**Requirement**
Among the lines of data below, reproduce only those from the one with "thứ hai, 06/07/2026 - 21:15" through the one with "Retrouvez la carte", exactly as they stand, both ends included.

**Data listing**
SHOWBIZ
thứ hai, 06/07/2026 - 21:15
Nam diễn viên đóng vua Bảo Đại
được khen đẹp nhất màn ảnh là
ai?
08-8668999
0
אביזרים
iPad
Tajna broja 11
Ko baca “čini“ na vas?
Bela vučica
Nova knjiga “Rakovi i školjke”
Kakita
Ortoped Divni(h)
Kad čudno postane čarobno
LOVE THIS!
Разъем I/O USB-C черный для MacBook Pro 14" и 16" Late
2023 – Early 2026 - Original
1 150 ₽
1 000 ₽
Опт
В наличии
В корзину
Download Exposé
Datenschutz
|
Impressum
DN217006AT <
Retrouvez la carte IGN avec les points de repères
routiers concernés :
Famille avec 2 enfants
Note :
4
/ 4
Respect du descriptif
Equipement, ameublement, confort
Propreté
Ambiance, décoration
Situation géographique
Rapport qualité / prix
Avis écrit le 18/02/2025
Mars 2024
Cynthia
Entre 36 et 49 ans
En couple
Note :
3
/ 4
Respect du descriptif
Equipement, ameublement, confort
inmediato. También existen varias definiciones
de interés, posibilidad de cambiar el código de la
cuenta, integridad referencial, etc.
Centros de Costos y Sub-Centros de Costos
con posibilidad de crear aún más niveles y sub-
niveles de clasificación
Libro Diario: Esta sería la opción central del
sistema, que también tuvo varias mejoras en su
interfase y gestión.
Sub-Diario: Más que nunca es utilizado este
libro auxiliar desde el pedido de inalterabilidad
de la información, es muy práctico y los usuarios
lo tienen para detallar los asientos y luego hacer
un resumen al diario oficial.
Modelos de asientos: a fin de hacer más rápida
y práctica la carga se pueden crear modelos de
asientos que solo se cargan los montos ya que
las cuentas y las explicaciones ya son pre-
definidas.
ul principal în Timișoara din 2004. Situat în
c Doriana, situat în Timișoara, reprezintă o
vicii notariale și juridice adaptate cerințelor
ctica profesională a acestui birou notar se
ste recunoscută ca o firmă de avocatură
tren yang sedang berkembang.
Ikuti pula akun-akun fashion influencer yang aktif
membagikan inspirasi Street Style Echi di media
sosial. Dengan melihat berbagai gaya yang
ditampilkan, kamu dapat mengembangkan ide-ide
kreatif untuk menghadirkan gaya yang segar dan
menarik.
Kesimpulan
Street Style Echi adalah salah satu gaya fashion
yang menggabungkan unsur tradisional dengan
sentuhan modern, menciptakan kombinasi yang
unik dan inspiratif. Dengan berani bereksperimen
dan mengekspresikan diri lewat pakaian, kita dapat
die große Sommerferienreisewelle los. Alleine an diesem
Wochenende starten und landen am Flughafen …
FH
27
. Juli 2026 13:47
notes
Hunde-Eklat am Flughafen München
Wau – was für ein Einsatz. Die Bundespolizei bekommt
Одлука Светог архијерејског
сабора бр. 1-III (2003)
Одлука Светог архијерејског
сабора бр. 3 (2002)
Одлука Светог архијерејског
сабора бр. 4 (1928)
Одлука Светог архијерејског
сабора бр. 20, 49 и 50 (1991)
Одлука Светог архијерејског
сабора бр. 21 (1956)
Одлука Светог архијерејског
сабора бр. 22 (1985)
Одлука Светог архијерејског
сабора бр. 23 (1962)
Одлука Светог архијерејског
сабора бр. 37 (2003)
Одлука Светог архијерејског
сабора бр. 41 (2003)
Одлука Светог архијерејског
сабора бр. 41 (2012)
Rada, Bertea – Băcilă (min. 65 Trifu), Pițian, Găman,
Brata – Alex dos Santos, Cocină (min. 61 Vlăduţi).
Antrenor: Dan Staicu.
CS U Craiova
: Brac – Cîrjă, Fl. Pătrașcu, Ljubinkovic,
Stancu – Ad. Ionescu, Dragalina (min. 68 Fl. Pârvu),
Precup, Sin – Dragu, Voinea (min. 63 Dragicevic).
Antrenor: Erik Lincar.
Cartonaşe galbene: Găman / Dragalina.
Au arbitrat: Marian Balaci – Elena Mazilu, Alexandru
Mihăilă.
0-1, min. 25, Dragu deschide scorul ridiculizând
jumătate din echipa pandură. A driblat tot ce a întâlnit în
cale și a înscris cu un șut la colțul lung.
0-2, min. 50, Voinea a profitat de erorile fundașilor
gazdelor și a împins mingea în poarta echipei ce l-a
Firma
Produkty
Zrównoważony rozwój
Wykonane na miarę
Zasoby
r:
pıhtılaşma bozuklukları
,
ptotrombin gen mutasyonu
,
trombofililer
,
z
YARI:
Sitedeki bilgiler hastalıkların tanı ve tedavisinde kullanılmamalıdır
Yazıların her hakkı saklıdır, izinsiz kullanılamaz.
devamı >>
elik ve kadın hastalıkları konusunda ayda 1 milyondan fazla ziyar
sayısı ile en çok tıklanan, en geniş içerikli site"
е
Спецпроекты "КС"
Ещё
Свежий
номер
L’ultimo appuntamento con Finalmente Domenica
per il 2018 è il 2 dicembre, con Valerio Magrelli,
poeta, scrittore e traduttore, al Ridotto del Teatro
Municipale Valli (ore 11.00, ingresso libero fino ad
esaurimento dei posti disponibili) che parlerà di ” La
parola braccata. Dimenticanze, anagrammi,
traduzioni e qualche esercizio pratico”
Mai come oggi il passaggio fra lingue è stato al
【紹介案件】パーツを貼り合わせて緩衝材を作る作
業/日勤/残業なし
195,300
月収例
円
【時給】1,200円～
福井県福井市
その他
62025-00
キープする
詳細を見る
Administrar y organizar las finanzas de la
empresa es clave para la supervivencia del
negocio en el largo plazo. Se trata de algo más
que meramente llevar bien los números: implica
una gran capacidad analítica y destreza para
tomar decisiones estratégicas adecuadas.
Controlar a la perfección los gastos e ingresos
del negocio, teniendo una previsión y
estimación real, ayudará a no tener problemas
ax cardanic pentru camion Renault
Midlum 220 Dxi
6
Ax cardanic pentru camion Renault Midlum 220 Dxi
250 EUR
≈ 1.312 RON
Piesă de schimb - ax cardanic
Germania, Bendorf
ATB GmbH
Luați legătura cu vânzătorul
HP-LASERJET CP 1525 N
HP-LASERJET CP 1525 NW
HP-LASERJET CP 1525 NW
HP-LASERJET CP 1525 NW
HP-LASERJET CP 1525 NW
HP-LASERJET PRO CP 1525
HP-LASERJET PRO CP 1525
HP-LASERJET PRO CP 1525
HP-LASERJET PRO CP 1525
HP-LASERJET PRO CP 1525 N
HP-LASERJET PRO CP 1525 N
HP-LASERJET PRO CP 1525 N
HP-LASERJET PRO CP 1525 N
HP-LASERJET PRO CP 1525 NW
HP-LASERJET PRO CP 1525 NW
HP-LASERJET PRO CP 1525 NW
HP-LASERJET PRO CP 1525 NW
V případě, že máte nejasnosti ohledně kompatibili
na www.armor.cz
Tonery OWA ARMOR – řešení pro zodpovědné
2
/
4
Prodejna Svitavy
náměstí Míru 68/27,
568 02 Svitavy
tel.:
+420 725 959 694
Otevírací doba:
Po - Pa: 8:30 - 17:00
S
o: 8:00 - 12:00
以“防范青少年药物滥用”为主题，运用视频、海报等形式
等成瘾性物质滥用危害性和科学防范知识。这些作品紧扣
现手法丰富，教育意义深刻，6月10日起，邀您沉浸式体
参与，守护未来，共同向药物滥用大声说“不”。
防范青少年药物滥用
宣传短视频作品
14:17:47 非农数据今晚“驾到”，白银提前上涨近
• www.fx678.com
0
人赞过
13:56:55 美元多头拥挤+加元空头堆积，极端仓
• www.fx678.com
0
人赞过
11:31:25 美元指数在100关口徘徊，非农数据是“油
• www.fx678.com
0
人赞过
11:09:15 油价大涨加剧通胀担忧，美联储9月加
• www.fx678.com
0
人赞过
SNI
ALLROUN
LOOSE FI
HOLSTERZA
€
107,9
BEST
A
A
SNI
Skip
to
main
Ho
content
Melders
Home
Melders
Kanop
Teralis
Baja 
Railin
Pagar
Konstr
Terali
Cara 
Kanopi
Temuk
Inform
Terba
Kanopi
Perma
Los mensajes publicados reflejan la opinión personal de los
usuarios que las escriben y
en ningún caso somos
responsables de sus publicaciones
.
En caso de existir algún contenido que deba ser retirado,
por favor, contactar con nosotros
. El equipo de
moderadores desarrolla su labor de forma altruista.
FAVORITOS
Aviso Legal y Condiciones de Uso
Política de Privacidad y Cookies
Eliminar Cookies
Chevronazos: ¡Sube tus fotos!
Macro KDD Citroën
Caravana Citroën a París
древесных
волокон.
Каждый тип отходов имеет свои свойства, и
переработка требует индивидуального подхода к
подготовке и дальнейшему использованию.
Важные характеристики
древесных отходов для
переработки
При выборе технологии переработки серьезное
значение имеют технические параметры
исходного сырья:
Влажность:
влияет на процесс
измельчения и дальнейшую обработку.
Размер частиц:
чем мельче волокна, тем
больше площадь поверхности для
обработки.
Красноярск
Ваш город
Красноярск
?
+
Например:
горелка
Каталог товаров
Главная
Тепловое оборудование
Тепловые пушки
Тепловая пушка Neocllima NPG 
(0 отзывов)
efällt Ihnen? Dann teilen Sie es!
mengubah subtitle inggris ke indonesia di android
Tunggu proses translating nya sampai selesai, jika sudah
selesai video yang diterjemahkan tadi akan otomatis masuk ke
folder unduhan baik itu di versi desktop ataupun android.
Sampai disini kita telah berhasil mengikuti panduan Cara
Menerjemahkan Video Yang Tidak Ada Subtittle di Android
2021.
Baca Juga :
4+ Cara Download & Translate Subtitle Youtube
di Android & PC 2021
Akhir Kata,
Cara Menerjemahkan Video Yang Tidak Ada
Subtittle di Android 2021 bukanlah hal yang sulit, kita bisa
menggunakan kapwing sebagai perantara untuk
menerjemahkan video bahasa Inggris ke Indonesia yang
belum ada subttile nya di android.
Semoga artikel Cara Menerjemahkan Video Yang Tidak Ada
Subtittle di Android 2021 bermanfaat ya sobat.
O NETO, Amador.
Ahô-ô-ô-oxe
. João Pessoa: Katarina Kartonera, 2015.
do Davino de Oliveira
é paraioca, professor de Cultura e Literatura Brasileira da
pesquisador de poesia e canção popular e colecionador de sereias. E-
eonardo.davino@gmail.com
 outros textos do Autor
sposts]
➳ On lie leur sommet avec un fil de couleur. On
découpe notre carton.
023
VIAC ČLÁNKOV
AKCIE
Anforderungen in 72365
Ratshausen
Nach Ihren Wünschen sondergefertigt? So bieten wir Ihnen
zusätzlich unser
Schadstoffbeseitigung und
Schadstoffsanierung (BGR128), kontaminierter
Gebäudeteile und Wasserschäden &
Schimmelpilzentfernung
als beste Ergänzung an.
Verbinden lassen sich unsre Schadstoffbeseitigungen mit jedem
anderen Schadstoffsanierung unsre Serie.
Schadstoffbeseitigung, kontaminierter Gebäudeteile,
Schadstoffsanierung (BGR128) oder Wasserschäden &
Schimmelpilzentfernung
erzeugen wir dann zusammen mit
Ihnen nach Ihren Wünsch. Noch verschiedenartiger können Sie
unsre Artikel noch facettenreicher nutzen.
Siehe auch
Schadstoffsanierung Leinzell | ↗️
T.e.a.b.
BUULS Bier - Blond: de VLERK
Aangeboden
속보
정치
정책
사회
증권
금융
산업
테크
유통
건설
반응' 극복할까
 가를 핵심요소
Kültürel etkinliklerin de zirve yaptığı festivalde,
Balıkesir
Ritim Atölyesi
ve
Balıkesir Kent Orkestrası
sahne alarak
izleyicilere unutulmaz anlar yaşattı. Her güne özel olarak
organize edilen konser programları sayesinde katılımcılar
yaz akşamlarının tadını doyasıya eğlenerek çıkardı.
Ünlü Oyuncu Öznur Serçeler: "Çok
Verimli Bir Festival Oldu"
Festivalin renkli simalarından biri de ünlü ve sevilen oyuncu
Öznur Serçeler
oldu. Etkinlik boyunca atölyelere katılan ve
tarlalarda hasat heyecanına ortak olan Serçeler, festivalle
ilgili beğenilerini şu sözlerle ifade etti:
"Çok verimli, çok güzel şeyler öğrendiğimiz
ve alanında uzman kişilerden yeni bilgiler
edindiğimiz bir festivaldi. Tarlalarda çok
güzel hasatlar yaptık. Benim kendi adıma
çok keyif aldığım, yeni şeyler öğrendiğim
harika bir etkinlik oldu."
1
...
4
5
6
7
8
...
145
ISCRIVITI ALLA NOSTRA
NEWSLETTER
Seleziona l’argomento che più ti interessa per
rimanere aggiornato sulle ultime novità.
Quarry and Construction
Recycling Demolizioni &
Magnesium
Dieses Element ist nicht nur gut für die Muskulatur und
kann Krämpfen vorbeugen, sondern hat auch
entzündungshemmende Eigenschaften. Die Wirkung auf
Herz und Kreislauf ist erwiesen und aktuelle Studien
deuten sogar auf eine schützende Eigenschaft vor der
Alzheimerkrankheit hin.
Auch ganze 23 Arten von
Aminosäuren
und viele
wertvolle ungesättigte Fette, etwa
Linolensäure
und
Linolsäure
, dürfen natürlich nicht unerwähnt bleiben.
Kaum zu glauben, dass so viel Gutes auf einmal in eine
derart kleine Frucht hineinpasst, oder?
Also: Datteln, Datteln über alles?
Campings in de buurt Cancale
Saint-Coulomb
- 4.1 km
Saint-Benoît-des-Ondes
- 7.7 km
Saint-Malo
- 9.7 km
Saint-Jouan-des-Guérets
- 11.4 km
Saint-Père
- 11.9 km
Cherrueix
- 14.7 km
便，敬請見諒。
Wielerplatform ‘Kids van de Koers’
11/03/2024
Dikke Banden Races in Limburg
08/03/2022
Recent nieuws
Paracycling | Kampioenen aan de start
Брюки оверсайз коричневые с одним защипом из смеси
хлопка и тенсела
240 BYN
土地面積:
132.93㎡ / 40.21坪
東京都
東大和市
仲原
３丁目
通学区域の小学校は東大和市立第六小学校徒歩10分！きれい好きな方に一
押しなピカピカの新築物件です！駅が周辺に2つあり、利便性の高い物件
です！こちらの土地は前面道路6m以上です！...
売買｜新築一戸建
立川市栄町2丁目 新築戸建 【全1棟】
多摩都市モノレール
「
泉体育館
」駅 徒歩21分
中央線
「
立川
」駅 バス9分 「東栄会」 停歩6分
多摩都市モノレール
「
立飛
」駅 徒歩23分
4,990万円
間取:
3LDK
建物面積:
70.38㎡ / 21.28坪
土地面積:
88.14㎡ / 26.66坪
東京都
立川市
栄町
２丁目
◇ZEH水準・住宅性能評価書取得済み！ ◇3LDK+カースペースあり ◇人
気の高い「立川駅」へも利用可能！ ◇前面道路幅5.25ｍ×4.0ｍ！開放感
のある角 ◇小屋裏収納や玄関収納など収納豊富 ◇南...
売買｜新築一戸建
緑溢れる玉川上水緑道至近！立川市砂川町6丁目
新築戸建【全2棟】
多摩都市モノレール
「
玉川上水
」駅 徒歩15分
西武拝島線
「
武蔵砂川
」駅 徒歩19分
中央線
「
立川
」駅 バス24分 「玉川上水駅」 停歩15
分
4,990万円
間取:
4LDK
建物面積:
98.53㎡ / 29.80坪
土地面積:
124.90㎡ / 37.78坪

**Task response**
thứ hai, 06/07/2026 - 21:15
Nam diễn viên đóng vua Bảo Đại
được khen đẹp nhất màn ảnh là
ai?
08-8668999
0
אביזרים
iPad
Tajna broja 11
Ko baca “čini“ na vas?
Bela vučica
Nova knjiga “Rakovi i školjke”
Kakita
Ortoped Divni(h)
Kad čudno postane čarobno
LOVE THIS!
Разъем I/O USB-C черный для MacBook Pro 14" и 16" Late
2023 – Early 2026 - Original
1 150 ₽
1 000 ₽
Опт
В наличии
В корзину
Download Exposé
Datenschutz
|
Impressum
DN217006AT <
Retrouvez la carte IGN avec les points de repères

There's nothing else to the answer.